There were good signs, things you want to see before the playoffs: Marvin Williams channeling, well, somebody other than Marvin Williams (29 points, including three straight possessions in which he hit two three-pointers and then drove to the hoop for an and-one); Jeff Teague scoring and then smack-talking with Carmelo Anthony (impressive); the 6-1 Jannero Pargo going nose-to-belly button with the 6-11 Amar’e Stoudemire (funny).
Then there were things Hawks coach Larry Drew would have preferred not seeing from an NBA team in a late April game: An extended halftime slumber that enabled the New York Knicks to go on a 12-1 run to open the second half; defensive breakdowns (like forgetting to cover Carmelo Anthony in transition); 19 turnovers (for the second straight game).
So let’s reaffirm with this when it comes to the Hawks: Nobody really knows what to expect when they open the playoffs next weekend against the Boston Celtics. Their direction is as clearly defined as a ping-pong ball in wind tunnel.
But we can reasonably assume this: If the Hawks can get center Al Horford back for even a few minutes a game, it would be of some help. That’s starting to look like a strong possibility.

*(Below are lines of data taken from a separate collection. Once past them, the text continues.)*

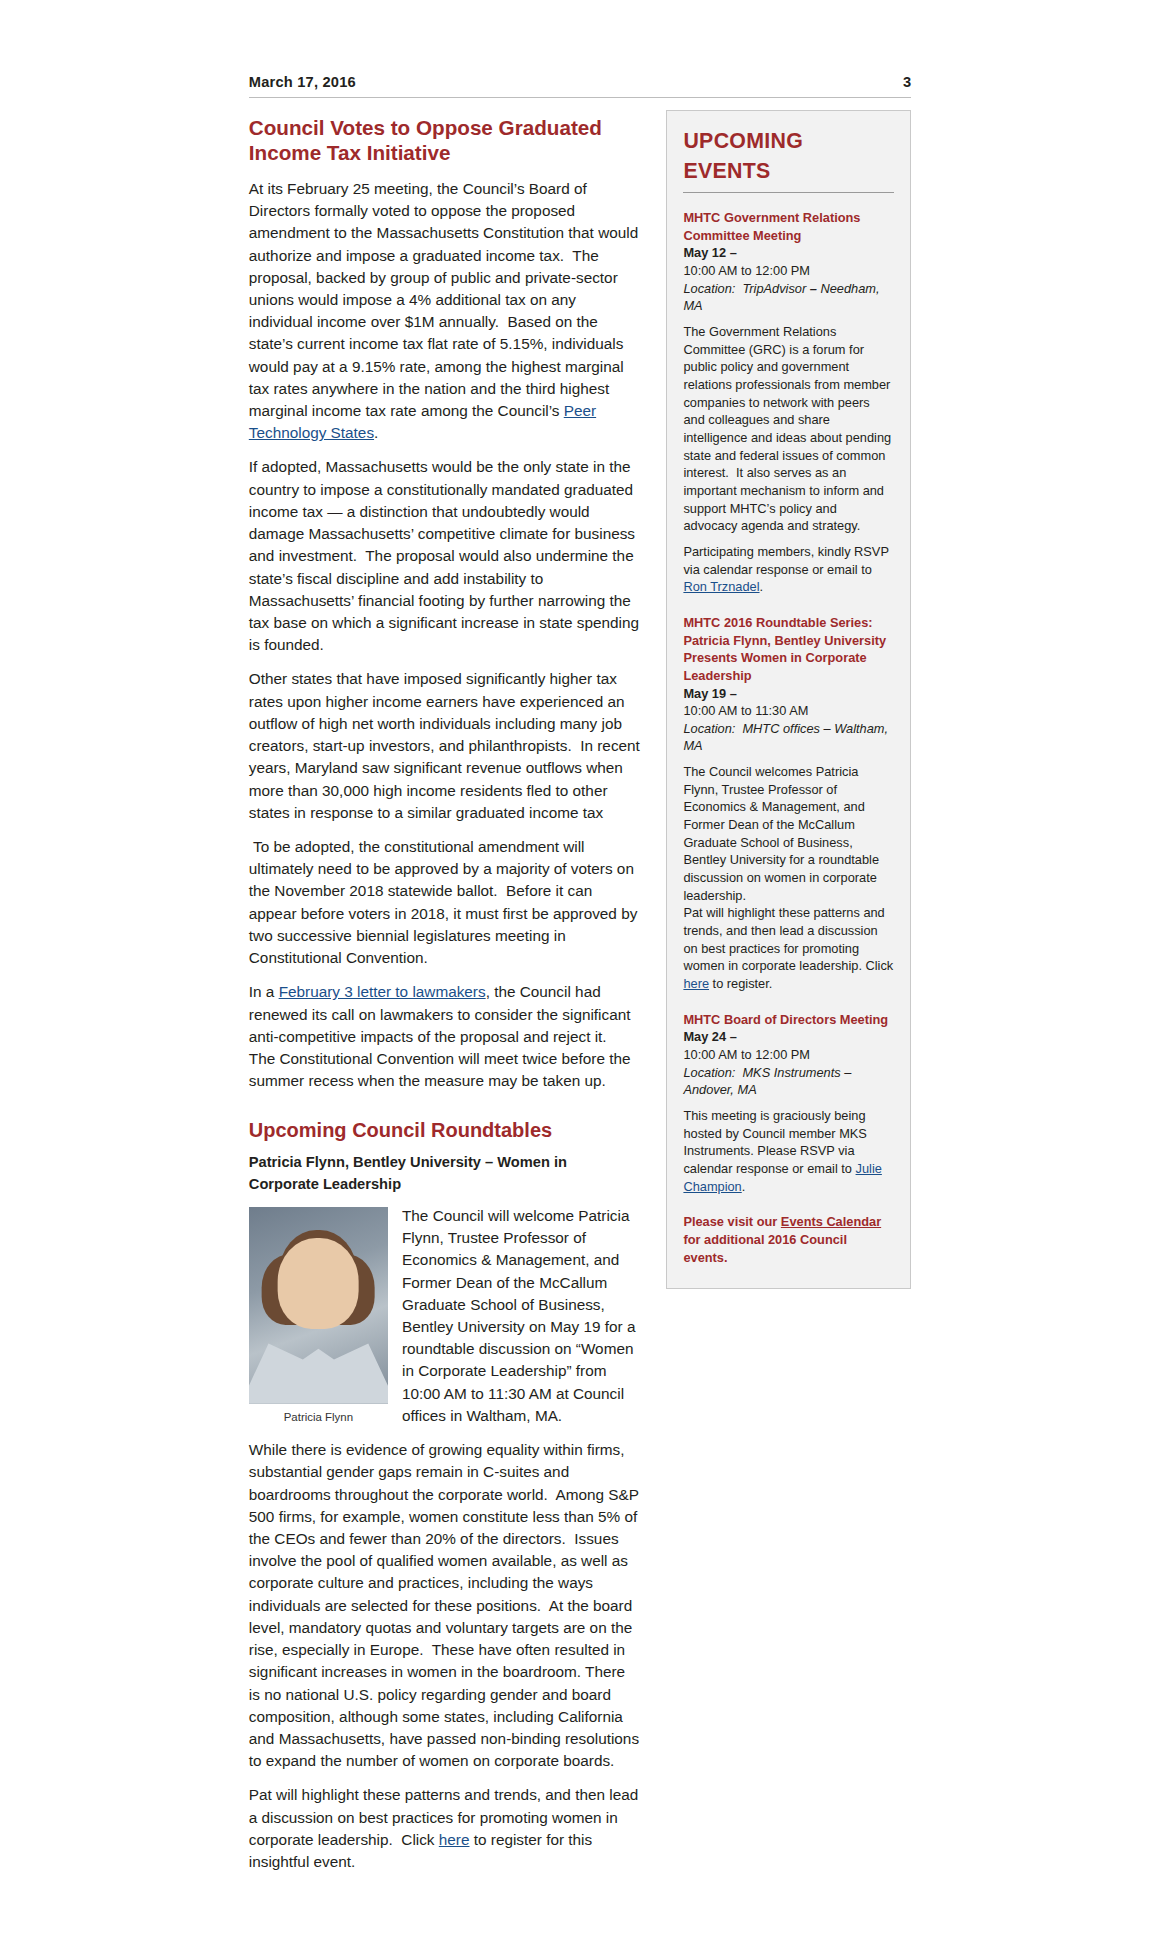March 17, 2016 3
Council Votes to Oppose Graduated Income Tax Initiative
At its February 25 meeting, the Council’s Board of Directors formally voted to oppose the proposed amendment to the Massachusetts Constitution that would authorize and impose a graduated income tax. The proposal, backed by group of public and private-sector unions would impose a 4% additional tax on any individual income over $1M annually. Based on the state’s current income tax flat rate of 5.15%, individuals would pay at a 9.15% rate, among the highest marginal tax rates anywhere in the nation and the third highest marginal income tax rate among the Council’s Peer Technology States.
If adopted, Massachusetts would be the only state in the country to impose a constitutionally mandated graduated income tax — a distinction that undoubtedly would damage Massachusetts’ competitive climate for business and investment. The proposal would also undermine the state’s fiscal discipline and add instability to Massachusetts’ financial footing by further narrowing the tax base on which a significant increase in state spending is founded.
Other states that have imposed significantly higher tax rates upon higher income earners have experienced an outflow of high net worth individuals including many job creators, start-up investors, and philanthropists. In recent years, Maryland saw significant revenue outflows when more than 30,000 high income residents fled to other states in response to a similar graduated income tax
To be adopted, the constitutional amendment will ultimately need to be approved by a majority of voters on the November 2018 statewide ballot. Before it can appear before voters in 2018, it must first be approved by two successive biennial legislatures meeting in Constitutional Convention.
In a February 3 letter to lawmakers, the Council had renewed its call on lawmakers to consider the significant anti-competitive impacts of the proposal and reject it. The Constitutional Convention will meet twice before the summer recess when the measure may be taken up.
Upcoming Council Roundtables
Patricia Flynn, Bentley University – Women in Corporate Leadership
Patricia Flynn
The Council will welcome Patricia Flynn, Trustee Professor of Economics & Management, and Former Dean of the McCallum Graduate School of Business, Bentley University on May 19 for a roundtable discussion on “Women in Corporate Leadership” from 10:00 AM to 11:30 AM at Council offices in Waltham, MA.
While there is evidence of growing equality within firms, substantial gender gaps remain in C-suites and boardrooms throughout the corporate world. Among S&P 500 firms, for example, women constitute less than 5% of the CEOs and fewer than 20% of the directors. Issues involve the pool of qualified women available, as well as corporate culture and practices, including the ways individuals are selected for these positions. At the board level, mandatory quotas and voluntary targets are on the rise, especially in Europe. These have often resulted in significant increases in women in the boardroom. There is no national U.S. policy regarding gender and board composition, although some states, including California and Massachusetts, have passed non-binding resolutions to expand the number of women on corporate boards.
Pat will highlight these patterns and trends, and then lead a discussion on best practices for promoting women in corporate leadership. Click here to register for this insightful event.
UPCOMING EVENTS
MHTC Government Relations Committee Meeting
May 12 –
10:00 AM to 12:00 PM
Location: TripAdvisor – Needham, MA
The Government Relations Committee (GRC) is a forum for public policy and government relations professionals from member companies to network with peers and colleagues and share intelligence and ideas about pending state and federal issues of common interest. It also serves as an important mechanism to inform and support MHTC’s policy and advocacy agenda and strategy.
Participating members, kindly RSVP via calendar response or email to Ron Trznadel.
MHTC 2016 Roundtable Series:
Patricia Flynn, Bentley University Presents Women in Corporate Leadership
May 19 –
10:00 AM to 11:30 AM
Location: MHTC offices – Waltham, MA
The Council welcomes Patricia Flynn, Trustee Professor of Economics & Management, and Former Dean of the McCallum Graduate School of Business, Bentley University for a roundtable discussion on women in corporate leadership.
Pat will highlight these patterns and trends, and then lead a discussion on best practices for promoting women in corporate leadership. Click here to register.
MHTC Board of Directors Meeting
May 24 –
10:00 AM to 12:00 PM
Location: MKS Instruments – Andover, MA
This meeting is graciously being hosted by Council member MKS Instruments. Please RSVP via calendar response or email to Julie Champion.
Please visit our Events Calendar for additional 2016 Council events.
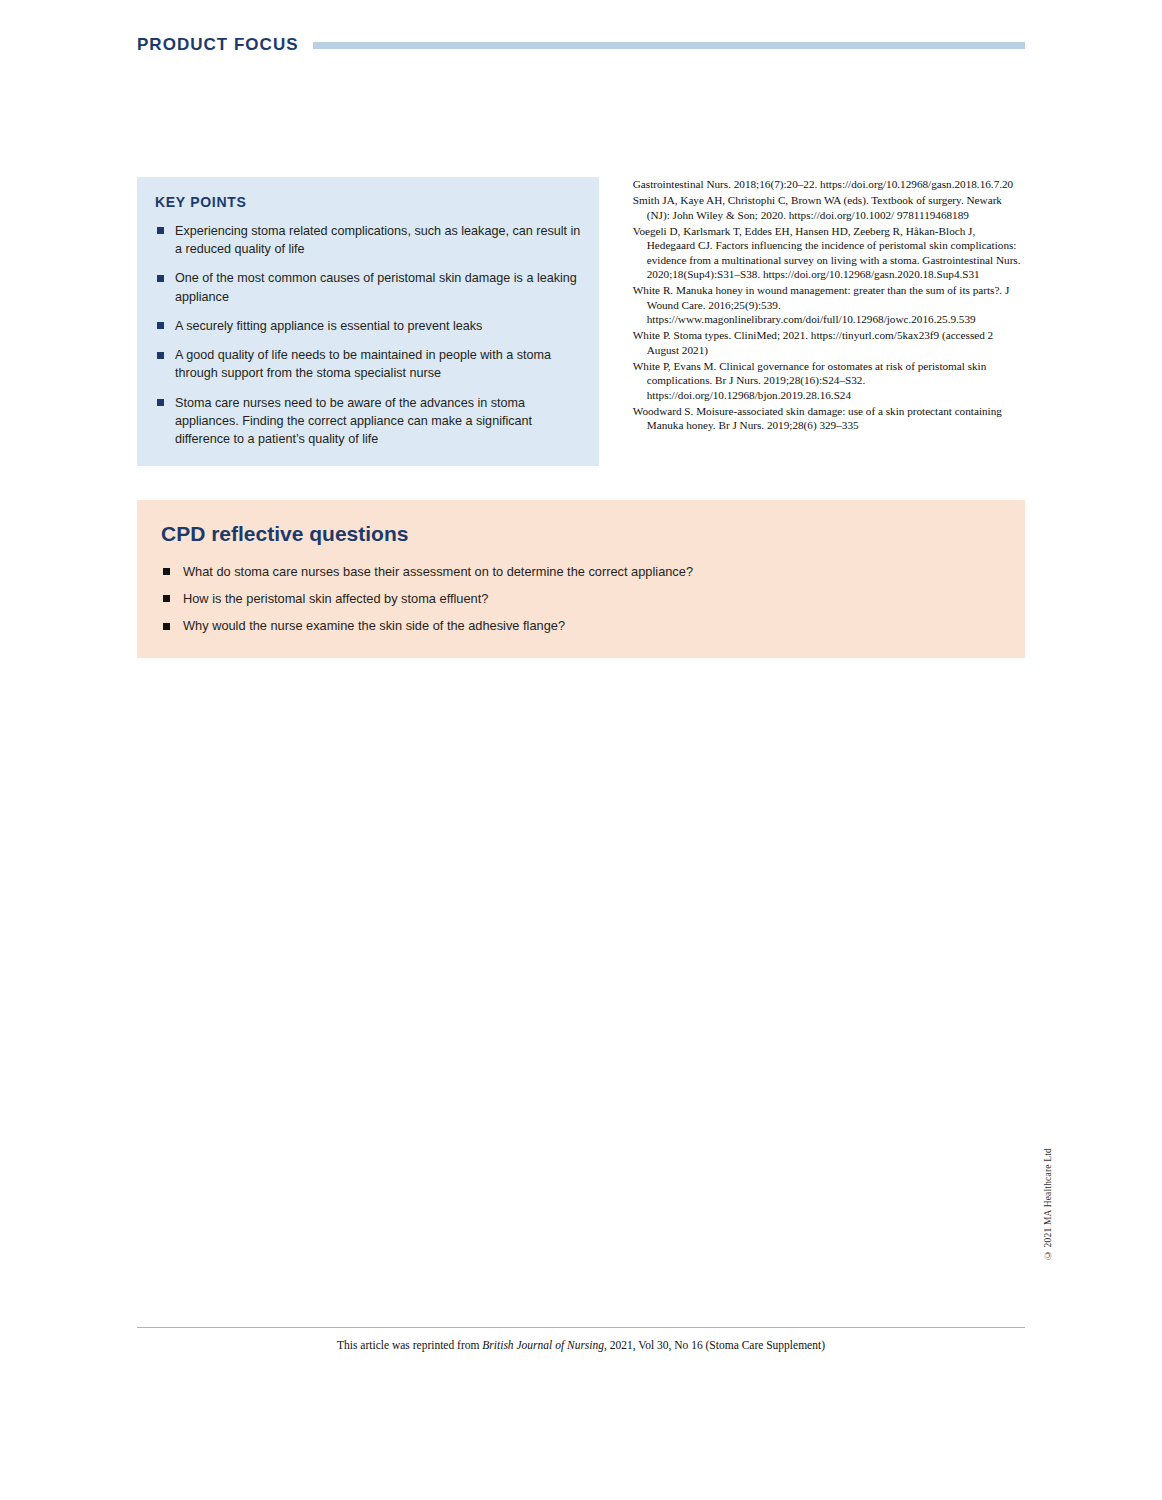Product Focus
Key points
Experiencing stoma related complications, such as leakage, can result in a reduced quality of life
One of the most common causes of peristomal skin damage is a leaking appliance
A securely fitting appliance is essential to prevent leaks
A good quality of life needs to be maintained in people with a stoma through support from the stoma specialist nurse
Stoma care nurses need to be aware of the advances in stoma appliances. Finding the correct appliance can make a significant difference to a patient’s quality of life
Gastrointestinal Nurs. 2018;16(7):20–22. https://doi.org/10.12968/gasn.2018.16.7.20
Smith JA, Kaye AH, Christophi C, Brown WA (eds). Textbook of surgery. Newark (NJ): John Wiley & Son; 2020. https://doi.org/10.1002/ 9781119468189
Voegeli D, Karlsmark T, Eddes EH, Hansen HD, Zeeberg R, Håkan-Bloch J, Hedegaard CJ. Factors influencing the incidence of peristomal skin complications: evidence from a multinational survey on living with a stoma. Gastrointestinal Nurs. 2020;18(Sup4):S31–S38. https://doi.org/10.12968/gasn.2020.18.Sup4.S31
White R. Manuka honey in wound management: greater than the sum of its parts?. J Wound Care. 2016;25(9):539. https://www.magonlinelibrary.com/doi/full/10.12968/jowc.2016.25.9.539
White P. Stoma types. CliniMed; 2021. https://tinyurl.com/5kax23f9 (accessed 2 August 2021)
White P, Evans M. Clinical governance for ostomates at risk of peristomal skin complications. Br J Nurs. 2019;28(16):S24–S32. https://doi.org/10.12968/bjon.2019.28.16.S24
Woodward S. Moisure-associated skin damage: use of a skin protectant containing Manuka honey. Br J Nurs. 2019;28(6) 329–335
CPD reflective questions
What do stoma care nurses base their assessment on to determine the correct appliance?
How is the peristomal skin affected by stoma effluent?
Why would the nurse examine the skin side of the adhesive flange?
© 2021 MA Healthcare Ltd
This article was reprinted from British Journal of Nursing, 2021, Vol 30, No 16 (Stoma Care Supplement)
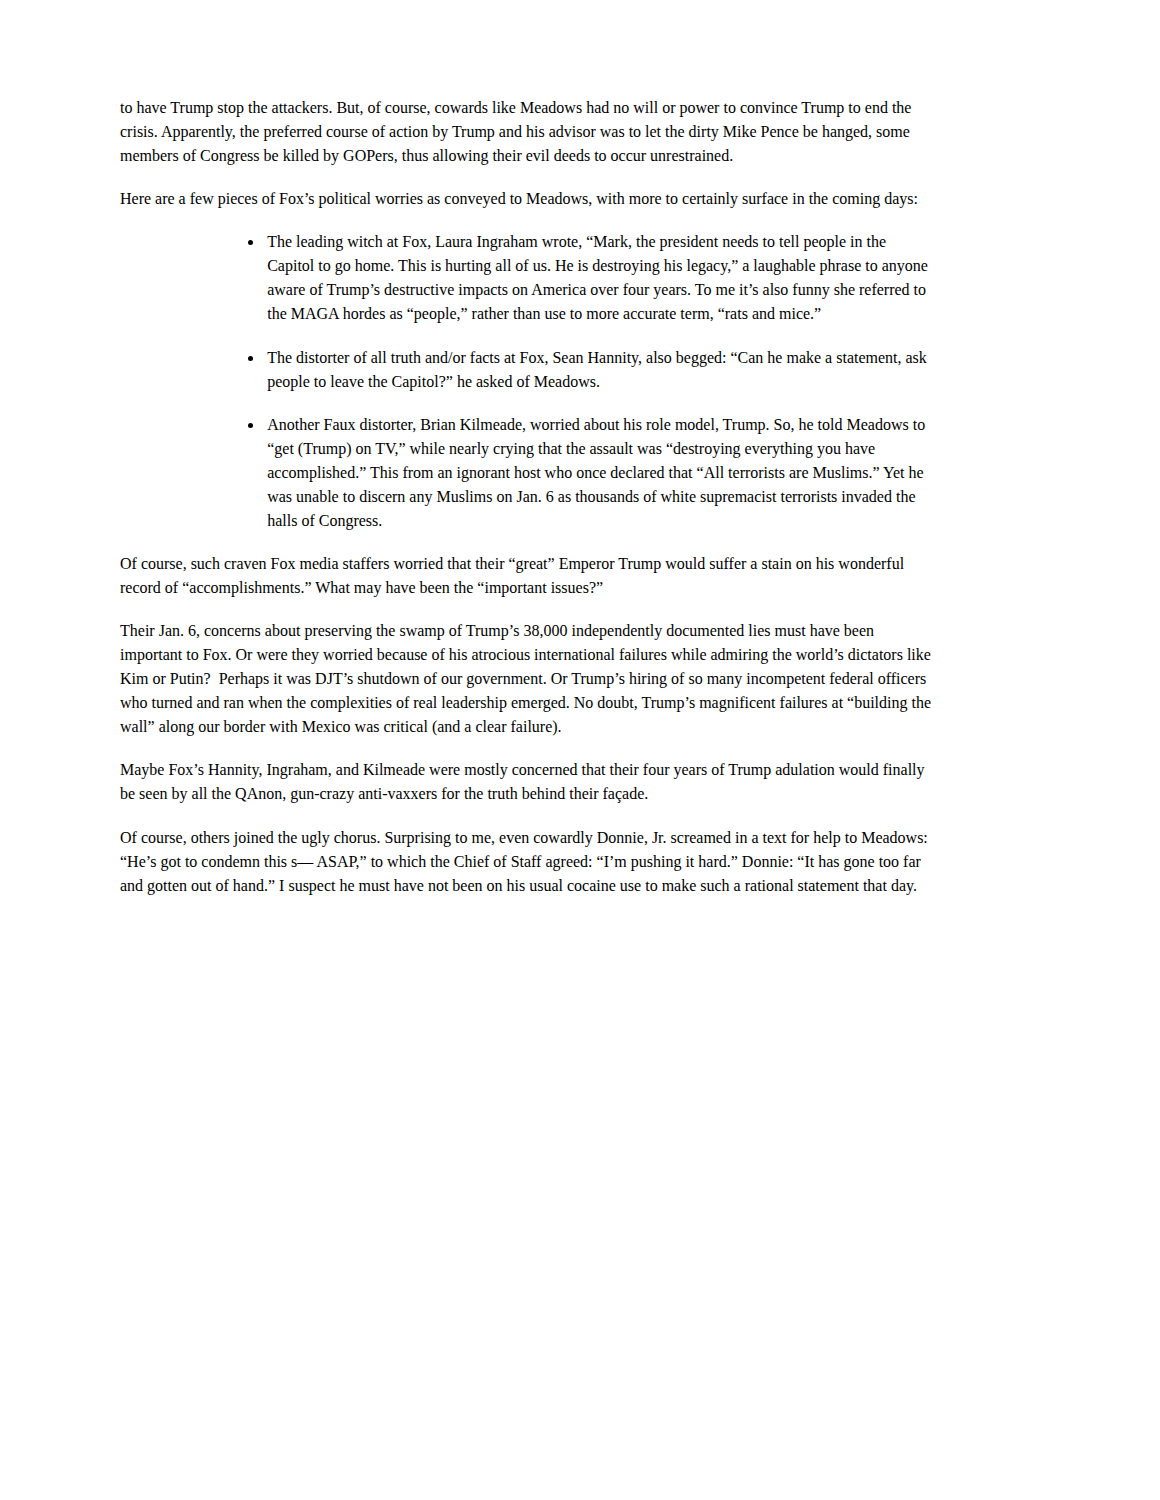to have Trump stop the attackers. But, of course, cowards like Meadows had no will or power to convince Trump to end the crisis. Apparently, the preferred course of action by Trump and his advisor was to let the dirty Mike Pence be hanged, some members of Congress be killed by GOPers, thus allowing their evil deeds to occur unrestrained.
Here are a few pieces of Fox’s political worries as conveyed to Meadows, with more to certainly surface in the coming days:
The leading witch at Fox, Laura Ingraham wrote, “Mark, the president needs to tell people in the Capitol to go home. This is hurting all of us. He is destroying his legacy,” a laughable phrase to anyone aware of Trump’s destructive impacts on America over four years. To me it’s also funny she referred to the MAGA hordes as “people,” rather than use to more accurate term, “rats and mice.”
The distorter of all truth and/or facts at Fox, Sean Hannity, also begged: “Can he make a statement, ask people to leave the Capitol?” he asked of Meadows.
Another Faux distorter, Brian Kilmeade, worried about his role model, Trump. So, he told Meadows to “get (Trump) on TV,” while nearly crying that the assault was “destroying everything you have accomplished.” This from an ignorant host who once declared that “All terrorists are Muslims.” Yet he was unable to discern any Muslims on Jan. 6 as thousands of white supremacist terrorists invaded the halls of Congress.
Of course, such craven Fox media staffers worried that their “great” Emperor Trump would suffer a stain on his wonderful record of “accomplishments.” What may have been the “important issues?”
Their Jan. 6, concerns about preserving the swamp of Trump’s 38,000 independently documented lies must have been important to Fox. Or were they worried because of his atrocious international failures while admiring the world’s dictators like Kim or Putin? Perhaps it was DJT’s shutdown of our government. Or Trump’s hiring of so many incompetent federal officers who turned and ran when the complexities of real leadership emerged. No doubt, Trump’s magnificent failures at “building the wall” along our border with Mexico was critical (and a clear failure).
Maybe Fox’s Hannity, Ingraham, and Kilmeade were mostly concerned that their four years of Trump adulation would finally be seen by all the QAnon, gun-crazy anti-vaxxers for the truth behind their façade.
Of course, others joined the ugly chorus. Surprising to me, even cowardly Donnie, Jr. screamed in a text for help to Meadows: “He’s got to condemn this s— ASAP,” to which the Chief of Staff agreed: “I’m pushing it hard.” Donnie: “It has gone too far and gotten out of hand.” I suspect he must have not been on his usual cocaine use to make such a rational statement that day.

When asked Sunday where he would rate his chance of playing in the playoffs on a scale of 1 to 10, Horford responded, “I would say a 7. I really want to play. I don’t know if it’s the smartest thing for me physically but I want to be out there and I feel like it’s realistic.”
He also hopes to play in the regular season finale against Dallas on Thursday night.
Should we expect much? No. But anything is something. Anything means fewer minutes that Josh Smith is asked to drop into the middle or the smallish Ivan Johnson has to play more elbow ball.
Anything ensures that Erick Dampier never makes it out street clothes.
“Just his presence alone would give this team a big lift,” coach Larry Drew said. “His presence on the floor would be humongous. Him on the bench in a uniform would be humongous.”
The Hawks lost to the Knicks 113-112 Sunday at Philips Arena. There were a number of reasons why, but here’s a significant one: New York got 22 points and 12 rebounds from Stoudemire, at least in part because the Hawks again were forced to go with their lineup of Lilliputians (no Horford, no Zaza Pachulia, who’s also injured). The Hawks have held together remarkably well, which says something about the resolve of the players, the roster’s improved depth and Drew. But bigger is still better.
Watching hasn’t been easy on Horford. He suffered a torn pectoral muscle in the 11th game of the season. He was projected to be out three-to-four-months. We’re right at 3½ months.
“This is a big week for me,” he said.
The fact that the injury came in a post-lockout condensed season means he has little time to practice and scrimmage with teammates because there are so few days off (and consequently, few full practices). Horford even considered “going to Georgia Tech or somewhere” this week to find a pickup game to get some work in. Instead, he has had to resort to having an assistant coach like Tyrone Hill pound against him in practice.
“I told him, ‘You’ve got to hit me,’” he said. “That [contact] is something I need to feel good about.”
He played in a three-on-three with teammates the other day, but said, “I got a little frustrated. I was struggling. I just wasn’t feeling right. I’m supposed to be fully healed but I’m not all there yet. But I’m putting a lot of pressure on myself to come back.”
Smith said when Horford left, “It changed matchups and what we could do down the stretch of games.” His minutes in a return would be limited. But limited would be better than nothing — and it also could be the difference in winning a playoff series.